The Proposition stars Guy Pearce as Charlie Burns, a newly retired member of The Burns Gang, which is headed by his older brother, Arthur Burns, played by Danny Huston. After an atrocity perpetrated by The Burns Gang, Charlie has had enough and leaves the gang, taking his younger brother Mike with him. Charlie Burns’ moral dilemma is very subdued but no matter what he’s gone through and endured, he still has some humanity left in him. This is why he can’t take the crimes his brother and his gang perpetrate anymore. Charlie and his younger brother are eventually corned and captured by the army, whom also act as the police in outback Australia during the 1880s, where this story is set. Charlie is offered a deal by Captain Stanley, played by Ray Winstone. Its Winstone’s conflicted Captain who is the most fully rounded character in The Proposition and the person that goes through the largest range of emotions.
I will not go into detail about what this proposition entails but it is seen by the Captain as the ultimate punishment against Arthur for the heinous crimes perpetrated against the Hopkin’s family. Christmas Day has never been more ominous than for what awaits Charlie and Mike Burns on December 25 if the offered deal isn’t accepted. Because of The Burns Gang’s crime, Arthur is referred to by Captain Stanley as an “Abomination” and later when Arthur is casually sitting in a chair as one of his “family” members rapes another character, most will agree that this description isn’t far from the truth.

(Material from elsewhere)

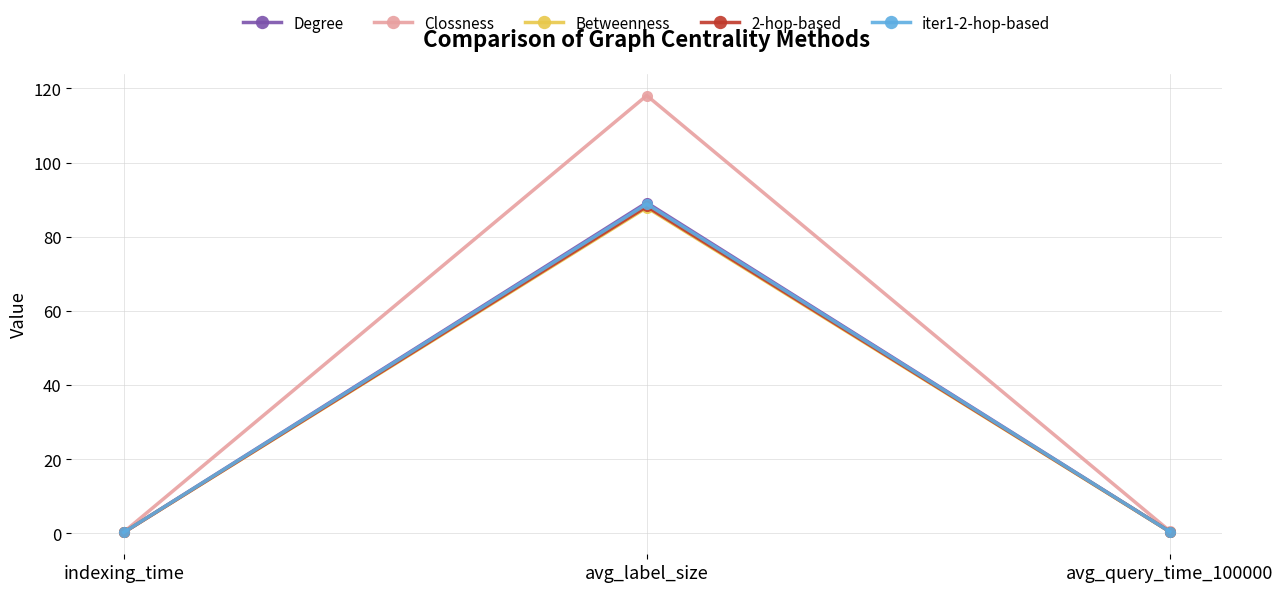

Which category has the highest value across all series?

avg_label_size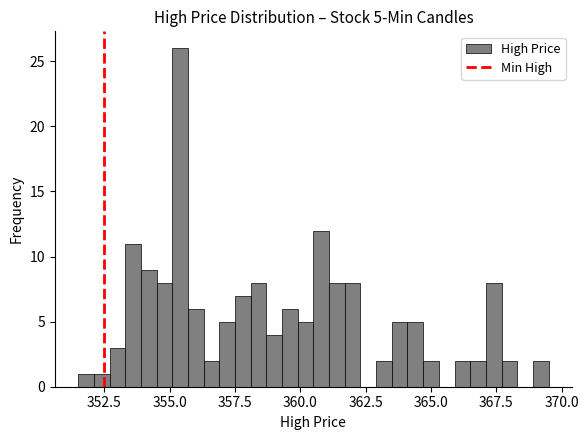

Around what value on the x-axis is the tallest bar? Give the approximate position of its centre, as read against the axis.

355.5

The Proposition is by no means a perfect movie or the next coming of Clint Eastwood’s Unforgiven. Its musical score jumps around at times and is a little distracting as it makes its presence felt during a few scenes. On the positive side, The Proposition offers brutal, unflinching violence and a few memorable sub-characters. One of which is a bounty hunter named Jellon Lamb played by John Hurt, whom has been tracking of The Burns Gang for an undisclosed amount of time. Hurt’s character has traveled the world and shows his advanced education in the dialogue he is given and the literary references he makes.
John Hillcoat’s The Proposition is the type of Western where the good guys do bad things. They can murder and get away with it because they are the law. This may be a prime factor in why the bad guys are such nightmares. They have to be so despicable just to survive the society they are in and the harsh environment. Lamb references Charles Darwin and his theory on evolution during a sit down with Charlie Burns. A more appropriate reference would have been Darwin’s Natural Selection theorem.